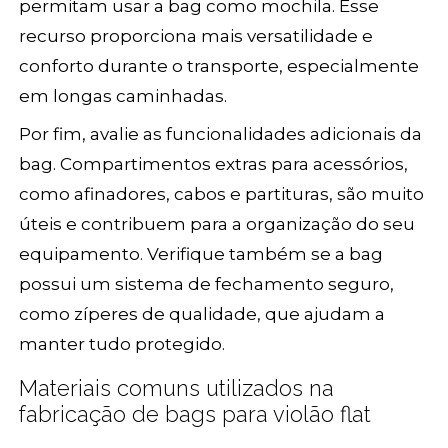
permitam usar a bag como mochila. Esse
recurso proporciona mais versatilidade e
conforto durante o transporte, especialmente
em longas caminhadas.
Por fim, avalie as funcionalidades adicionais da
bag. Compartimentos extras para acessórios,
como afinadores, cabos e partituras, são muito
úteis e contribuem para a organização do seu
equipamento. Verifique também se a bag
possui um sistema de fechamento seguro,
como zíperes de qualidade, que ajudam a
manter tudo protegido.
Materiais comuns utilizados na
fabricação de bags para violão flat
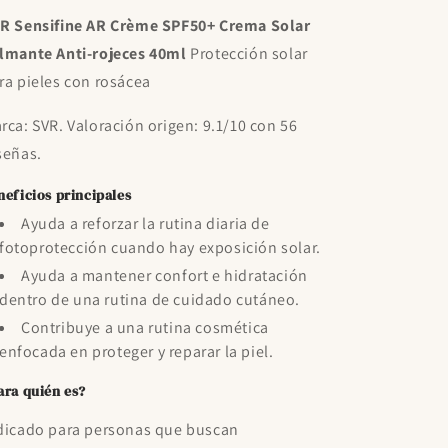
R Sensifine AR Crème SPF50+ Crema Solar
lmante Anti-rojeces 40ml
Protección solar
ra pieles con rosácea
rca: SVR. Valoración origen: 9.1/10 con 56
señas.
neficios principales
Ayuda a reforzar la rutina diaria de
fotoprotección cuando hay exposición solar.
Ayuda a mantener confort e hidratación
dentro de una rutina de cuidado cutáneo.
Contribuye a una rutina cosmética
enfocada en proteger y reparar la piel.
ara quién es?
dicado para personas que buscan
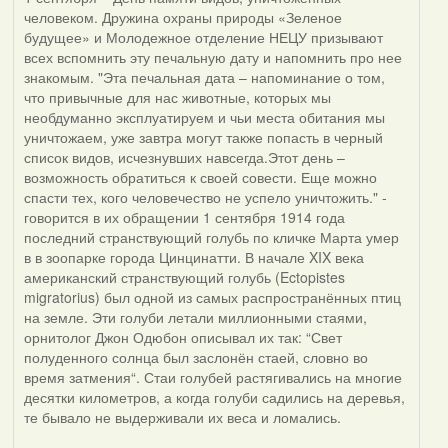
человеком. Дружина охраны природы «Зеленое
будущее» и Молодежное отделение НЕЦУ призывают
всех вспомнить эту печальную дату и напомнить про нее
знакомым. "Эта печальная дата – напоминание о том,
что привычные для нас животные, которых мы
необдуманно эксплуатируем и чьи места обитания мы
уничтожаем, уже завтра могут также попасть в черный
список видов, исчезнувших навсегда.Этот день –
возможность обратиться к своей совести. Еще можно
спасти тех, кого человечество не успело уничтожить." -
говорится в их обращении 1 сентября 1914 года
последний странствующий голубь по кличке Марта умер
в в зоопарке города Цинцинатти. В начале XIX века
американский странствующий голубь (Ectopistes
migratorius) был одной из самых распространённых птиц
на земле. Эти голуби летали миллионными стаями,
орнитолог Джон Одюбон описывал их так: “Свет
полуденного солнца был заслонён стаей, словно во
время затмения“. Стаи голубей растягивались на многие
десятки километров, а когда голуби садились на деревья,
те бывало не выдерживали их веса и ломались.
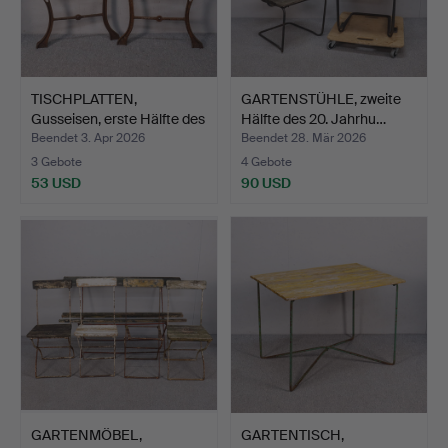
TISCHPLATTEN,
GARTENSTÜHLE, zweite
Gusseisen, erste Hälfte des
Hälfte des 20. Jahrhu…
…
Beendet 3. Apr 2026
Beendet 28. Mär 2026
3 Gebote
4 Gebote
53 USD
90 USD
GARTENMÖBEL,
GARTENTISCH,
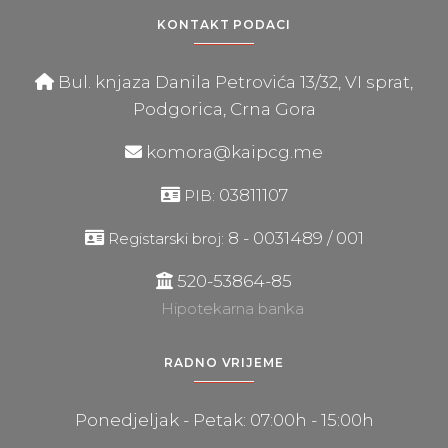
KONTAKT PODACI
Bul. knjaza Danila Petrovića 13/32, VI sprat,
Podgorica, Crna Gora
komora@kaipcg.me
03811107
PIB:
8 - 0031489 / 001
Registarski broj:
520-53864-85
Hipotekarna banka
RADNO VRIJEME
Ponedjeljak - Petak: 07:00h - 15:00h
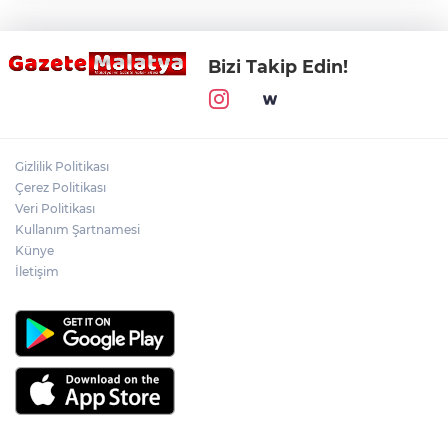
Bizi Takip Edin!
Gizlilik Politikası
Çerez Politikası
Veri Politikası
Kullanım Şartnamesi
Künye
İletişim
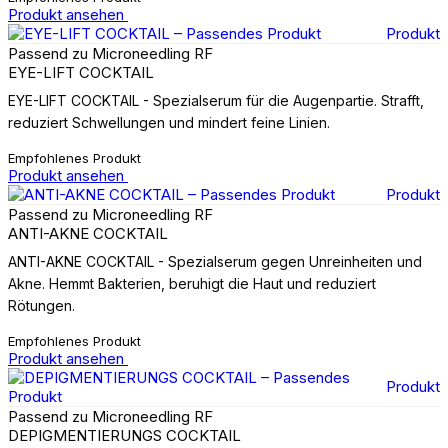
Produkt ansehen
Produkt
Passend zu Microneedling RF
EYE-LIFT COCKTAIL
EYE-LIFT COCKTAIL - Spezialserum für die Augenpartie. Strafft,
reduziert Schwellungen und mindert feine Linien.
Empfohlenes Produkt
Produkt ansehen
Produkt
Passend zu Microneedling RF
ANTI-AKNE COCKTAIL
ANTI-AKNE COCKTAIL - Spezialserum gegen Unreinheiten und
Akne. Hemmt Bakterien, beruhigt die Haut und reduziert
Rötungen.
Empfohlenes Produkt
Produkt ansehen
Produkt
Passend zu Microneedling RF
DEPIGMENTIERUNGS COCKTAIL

● ● ● ●

What you are asked to do:
An exact copy of all entries is needed, with no pictures in it.

Solution to the exercise:
permitam usar a bag como mochila. Esse
recurso proporciona mais versatilidade e
conforto durante o transporte, especialmente
em longas caminhadas.
Por fim, avalie as funcionalidades adicionais da
bag. Compartimentos extras para acessórios,
como afinadores, cabos e partituras, são muito
úteis e contribuem para a organização do seu
equipamento. Verifique também se a bag
possui um sistema de fechamento seguro,
como zíperes de qualidade, que ajudam a
manter tudo protegido.
Materiais comuns utilizados na
fabricação de bags para violão flat
R Sensifine AR Crème SPF50+ Crema Solar
lmante Anti-rojeces 40ml
Protección solar
ra pieles con rosácea
rca: SVR. Valoración origen: 9.1/10 con 56
señas.
neficios principales
Ayuda a reforzar la rutina diaria de
fotoprotección cuando hay exposición solar.
Ayuda a mantener confort e hidratación
dentro de una rutina de cuidado cutáneo.
Contribuye a una rutina cosmética
enfocada en proteger y reparar la piel.
ara quién es?
dicado para personas que buscan
человеком. Дружина охраны природы «Зеленое
будущее» и Молодежное отделение НЕЦУ призывают
всех вспомнить эту печальную дату и напомнить про нее
знакомым. "Эта печальная дата – напоминание о том,
что привычные для нас животные, которых мы
необдуманно эксплуатируем и чьи места обитания мы
уничтожаем, уже завтра могут также попасть в черный
список видов, исчезнувших навсегда.Этот день –
возможность обратиться к своей совести. Еще можно
спасти тех, кого человечество не успело уничтожить." -
говорится в их обращении 1 сентября 1914 года
последний странствующий голубь по кличке Марта умер
в в зоопарке города Цинцинатти. В начале XIX века
американский странствующий голубь (Ectopistes
migratorius) был одной из самых распространённых птиц
на земле. Эти голуби летали миллионными стаями,
орнитолог Джон Одюбон описывал их так: “Свет
полуденного солнца был заслонён стаей, словно во
время затмения“. Стаи голубей растягивались на многие
десятки километров, а когда голуби садились на деревья,
те бывало не выдерживали их веса и ломались.
TISCHPLATTEN,
GARTENSTÜHLE, zweite
Gusseisen, erste Hälfte des
Hälfte des 20. Jahrhu…
…
Beendet 3. Apr 2026
Beendet 28. Mär 2026
3 Gebote
4 Gebote
53 USD
90 USD
GARTENMÖBEL,
GARTENTISCH,
KONTAKT PODACI
Bul. knjaza Danila Petrovića 13/32, VI sprat,
Podgorica, Crna Gora
komora@kaipcg.me
03811107
PIB:
8 - 0031489 / 001
Registarski broj:
520-53864-85
Hipotekarna banka
RADNO VRIJEME
Ponedjeljak - Petak: 07:00h - 15:00h
Bizi Takip Edin!
Gizlilik Politikası
Çerez Politikası
Veri Politikası
Kullanım Şartnamesi
Künye
İletişim
Produkt ansehen
Produkt
Passend zu Microneedling RF
EYE-LIFT COCKTAIL
EYE-LIFT COCKTAIL - Spezialserum für die Augenpartie. Strafft,
reduziert Schwellungen und mindert feine Linien.
Empfohlenes Produkt
Produkt ansehen
Produkt
Passend zu Microneedling RF
ANTI-AKNE COCKTAIL
ANTI-AKNE COCKTAIL - Spezialserum gegen Unreinheiten und
Akne. Hemmt Bakterien, beruhigt die Haut und reduziert
Rötungen.
Empfohlenes Produkt
Produkt ansehen
Produkt
Passend zu Microneedling RF
DEPIGMENTIERUNGS COCKTAIL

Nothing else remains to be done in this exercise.